→ Consigne
Selon l'entretien avec Sandra Bianchi, combien de filles y avait-il dans l'Aula Magna de la faculté d'ingénierie de l'Université de Pise ?

##### Texte source

Sandra Bianchi
Club Italie-France : Vous êtes née en Italie, pays dans lequel vous avez étudié avant d’arriver en France. Comment vos origines ont-elles influencé la femme que Sandra Bianchi est devenue aujourd’hui?
Sandra Bianchi : Je suis née et j’ai grandi dans une petite ville de Toscane, dans une belle terre appelée « Maremma », entre mer et collines, entre des rangées de vignes et d’oliviers et une mer sauvage; une terre qui abrite cependant l’imposant centre sidérurgique de Piombino. Terre de contradictions, de génie mais aussi de travail industriel et où j’ai d’abord appris que la diversité, paysagère, culturelle et sociale, peut être conviviale et complémentaire; la diversité peut donner de la force.
Ensuite, il y a ma formation: «Tu peux réaliser ce que tu veux avec engagement et passion», m’ont toujours dit mes parents, ma maman et mon père (oui «mon babbo», comme cela est utilisé dans cette partie de l’Italie pour indiquer votre père!). Ma maîtresse était une éducatrice importante: elle m’a fait aimer les mathématiques et elle a toujours cru en moi et encore plus en ma créativité.
Rien n’était simple, rien n’était évident: les maternelle et écoles élémentaires n’étaient pas dans la commune où je vivais, les jeux étaient souvent inventés et réutilisés, au lycée le professeur de latin et de grec était un fanatique du système éducatif spartiate, dans l’Aula Magna de la faculté de Ingegnerie de l’Université de Pise, nous n’étions que deux filles, j’allais à mon premier emploi avec une mobylette d’occasion. J’ai grandi dans la conscience que le vrai pouvoir c’est « pouvoir », qu’il n’y a pas de moyen unique d’atteindre ses objectifs et que voir les choses différemment, adopter un autre point de vue, peut être une grande valeur.
Club Italie-France : Vous êtes ingénieur aérospatial et avez une expérience importante chez Airbus. L’ingénierie aérospatiale est toujours considérée aujourd’hui comme une «affaire d’hommes» et la bataille pour l’égalité n’est pas encore gagnée. Pourquoi est-il encore si difficile pour les femmes de réussir dans les matières STEM? Airbus a-t-il des politiques internes pour promouvoir l’égalité?
Sandra Bianchi : Bien que des progrès aient été accomplis vers l’égalité des sexes (environ 70% d’emplois féminins ont été atteints), les STEM sont un domaine dans lequel il reste beaucoup à faire pour parvenir à une véritable égalité. Il y a plusieurs raisons d’ordre social et culturel qui, je crois, peuvent être identifiées à toutes les étapes de la formation de l’identité féminine. En général, il semble que les filles ne soient pas très attirées par les matières scientifiques et obtiennent de meilleurs résultats dans d’autres domaines du savoir, comme les arts ou les sciences humaines. La relation entre les femmes et l’éducation continue d’être très controversée même dans la phase de formation universitaire. En fait, environ 60% des diplômés sont des femmes avec en moyenne de meilleurs résultats que les collègues masculins, mais moins de 30% dans les matières dites STEM et le pourcentage diminue encore pour des facultés plus spécifiques telles que le génie mécanique et aérospatial.

##########
##### Lignes de données

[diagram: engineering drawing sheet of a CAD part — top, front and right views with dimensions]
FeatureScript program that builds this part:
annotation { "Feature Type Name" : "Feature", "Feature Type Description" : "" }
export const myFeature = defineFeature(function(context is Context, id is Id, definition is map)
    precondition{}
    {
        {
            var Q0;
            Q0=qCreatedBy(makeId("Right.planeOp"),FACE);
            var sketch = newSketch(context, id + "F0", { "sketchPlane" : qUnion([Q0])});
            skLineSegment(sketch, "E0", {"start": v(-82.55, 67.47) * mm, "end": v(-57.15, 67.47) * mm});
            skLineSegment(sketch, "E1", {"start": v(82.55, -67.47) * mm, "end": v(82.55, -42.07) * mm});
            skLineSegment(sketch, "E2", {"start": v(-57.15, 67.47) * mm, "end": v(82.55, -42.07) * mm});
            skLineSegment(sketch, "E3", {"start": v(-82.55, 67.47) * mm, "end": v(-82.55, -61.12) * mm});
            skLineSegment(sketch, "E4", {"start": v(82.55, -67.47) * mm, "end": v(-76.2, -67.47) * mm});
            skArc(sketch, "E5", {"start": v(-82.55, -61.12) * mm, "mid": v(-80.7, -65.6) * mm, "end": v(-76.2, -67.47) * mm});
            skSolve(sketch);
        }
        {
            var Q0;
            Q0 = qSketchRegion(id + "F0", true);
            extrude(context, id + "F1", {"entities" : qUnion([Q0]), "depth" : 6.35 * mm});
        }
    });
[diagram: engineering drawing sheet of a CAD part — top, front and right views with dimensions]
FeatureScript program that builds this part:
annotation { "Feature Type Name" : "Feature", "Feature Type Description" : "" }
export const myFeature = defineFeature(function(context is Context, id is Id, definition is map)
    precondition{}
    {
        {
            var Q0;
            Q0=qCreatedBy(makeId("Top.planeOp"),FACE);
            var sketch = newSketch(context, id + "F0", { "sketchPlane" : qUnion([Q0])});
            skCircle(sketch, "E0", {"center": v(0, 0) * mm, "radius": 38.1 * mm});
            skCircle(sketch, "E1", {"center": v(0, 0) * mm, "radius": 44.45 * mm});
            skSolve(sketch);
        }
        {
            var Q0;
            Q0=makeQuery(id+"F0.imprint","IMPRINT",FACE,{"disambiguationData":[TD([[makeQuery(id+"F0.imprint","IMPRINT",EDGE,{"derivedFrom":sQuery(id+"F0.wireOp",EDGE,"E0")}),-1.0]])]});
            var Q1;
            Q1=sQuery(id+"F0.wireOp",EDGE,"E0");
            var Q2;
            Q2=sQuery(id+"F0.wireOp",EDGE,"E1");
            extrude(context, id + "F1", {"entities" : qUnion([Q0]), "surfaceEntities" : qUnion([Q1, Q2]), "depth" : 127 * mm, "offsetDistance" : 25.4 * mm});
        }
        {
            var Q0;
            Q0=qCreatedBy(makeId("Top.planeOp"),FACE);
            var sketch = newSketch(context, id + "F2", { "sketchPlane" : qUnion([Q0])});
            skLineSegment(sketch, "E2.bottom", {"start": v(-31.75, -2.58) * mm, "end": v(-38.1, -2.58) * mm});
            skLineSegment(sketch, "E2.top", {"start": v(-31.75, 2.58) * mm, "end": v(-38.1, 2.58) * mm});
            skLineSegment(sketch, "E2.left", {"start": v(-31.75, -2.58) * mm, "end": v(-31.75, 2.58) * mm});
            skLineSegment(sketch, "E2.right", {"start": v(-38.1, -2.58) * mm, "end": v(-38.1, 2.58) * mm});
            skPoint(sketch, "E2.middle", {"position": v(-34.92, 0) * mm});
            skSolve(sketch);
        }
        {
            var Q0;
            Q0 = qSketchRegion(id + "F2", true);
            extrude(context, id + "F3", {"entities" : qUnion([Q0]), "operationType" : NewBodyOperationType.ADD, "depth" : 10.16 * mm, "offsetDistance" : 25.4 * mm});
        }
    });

##########

→ Corrigé
Il n'y avait que deux filles.